Nous souhaitons vous entendre sur cette question, Madame le Premier Ministre, car elle est pour nous un point central où se joue ou non le gâchis de l’espérance. Oui, deux cents gourdes par jour, et on nous brandit le spectre de l’inflation et de la délocalisation. Mais le vrai problème, n’est-il pas plutôt dans la persistance d’une exploitation outrancière qui n’a que trop duré ? La bible « économiciste » des sentiers trop longtemps battus qui ont depuis toujours régulé le rapport d’exploitation dans notre société, ne peut plus faire recette dans notre société et pour la jeunesse de ce pays. On ne peut garantir la cohésion du tissus social, lorsque l’on entend, parmi ceux-là mêmes qui nous brandissaient l’étendard d’un nouveau contrat social, refuser à nos parents, nos ami(e)s, nos frères, nos sœurs, nos cousin(e)s, somme toute, les plus vulnérables d’entre nous, la pitance de deux cents gourdes pour toute une journée de labeur pour des motifs de profit grossiers et d’idéologie de marché la plus cupide. Comment penser un contrat social avec des gens qui peuvent dépenser au moins cinq cents gourdes par jour rien que pour l’essence de leur voiture, mais qui refusent deux cents gourdes comme niveau de vie aux plus fragiles de notre société ? Comment penser la cohésion sociale dans notre société lorsqu’elle reste rongée par l’exploitation insupportable des plus avares ?

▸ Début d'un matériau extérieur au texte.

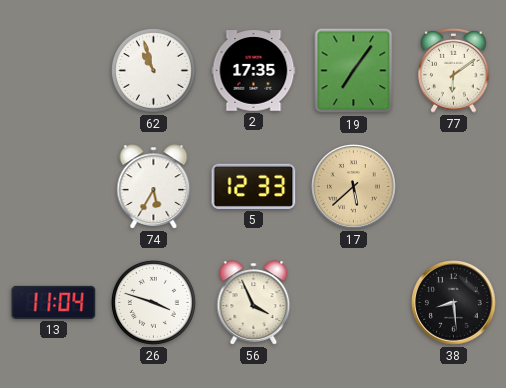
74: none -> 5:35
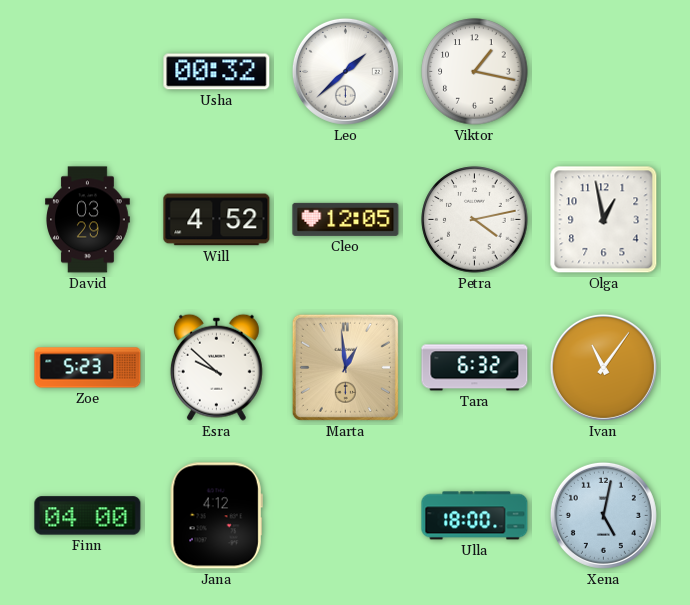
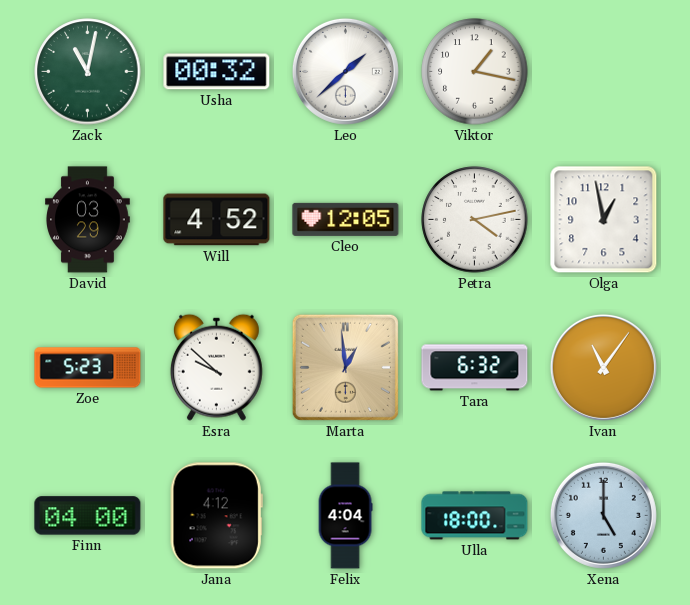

En fait, Madame le Premier Ministre, la crise dans laquelle l’irresponsabilité de la Présidence est sur le point de conduire, vient se greffer sur le déboire social séculaire de ceux dont on estime aujourd’hui la force de travail en deçà du misérable prix de deux cents gourdes. Le terrain sur lequel s’insère cette crise est un terrain miné. La colère va monter encore d’un cran. N’avons-nous rien appris des récents événements en Guadeloupe, où des ouvriers, des étudiants, des citoyens se sont soulevés contre une exploitation tout aussi arrogante ? Ainsi, nous faisons-nous le devoir d’en appeler à votre attention, car nous savons que ces dernières années vous avez thématisé mieux que quiconque, et déploré à juste titre, cette pulsion de destruction aveugle qui meut la société haïtienne, lorsque, pour affronter certains problèmes sociaux nous nous livrons au « kraze brize ». Ce reflexe, comme vous avez bien su le démontrer, est apparu avec la naissance même de la nation : « au premier coup de canon, les villes disparaissent… ». Néanmoins, cette façon d’habiter Haïti en étranger, cette façon d’être haïtien comme si Haïti ne nous appartenait pas, n’est pas un reflexe nu de toute pesanteur de l’histoire. Elle est la conséquence des injustices qui ont ponctué notre devenir Haïtien, depuis le temps de l’État esclavagiste jusqu’au présent de cet État qu’on veut préserver en modèle d’État-patron.

Madame le Premier Ministre, vous qui avez emporté notre suffrage moral en vertu de votre constant appel à la transcendance pour le renouveau de ce pays, vous qui préconisez l’adoption d’un nouveau paradigme dans les affaires tant nationales qu’internationales, nous ne pouvons qu’espérer que votre position, dans cette brèche particulière ouverte par cette loi que nous baptisons ‘la loi de l’équité minimale’, nous donnera l’occasion de vous renouveler notre confiance.

Patriotiquement,
Josué Pierre Dahomey
Fritz Calixte
Marie Ensie Paul
Stéphane Alix
James Darbouze

Port-au-Prince, New York, Paris, Genève, Montréal
7 juin 2009

[1] Les auteurs de cette lettre avaient appuyé la nomination de M. Pierre-Louis comme Premier Ministre en 2008 et pris position contre une campagne de dénigrement sur le chef de gouvernement désigné.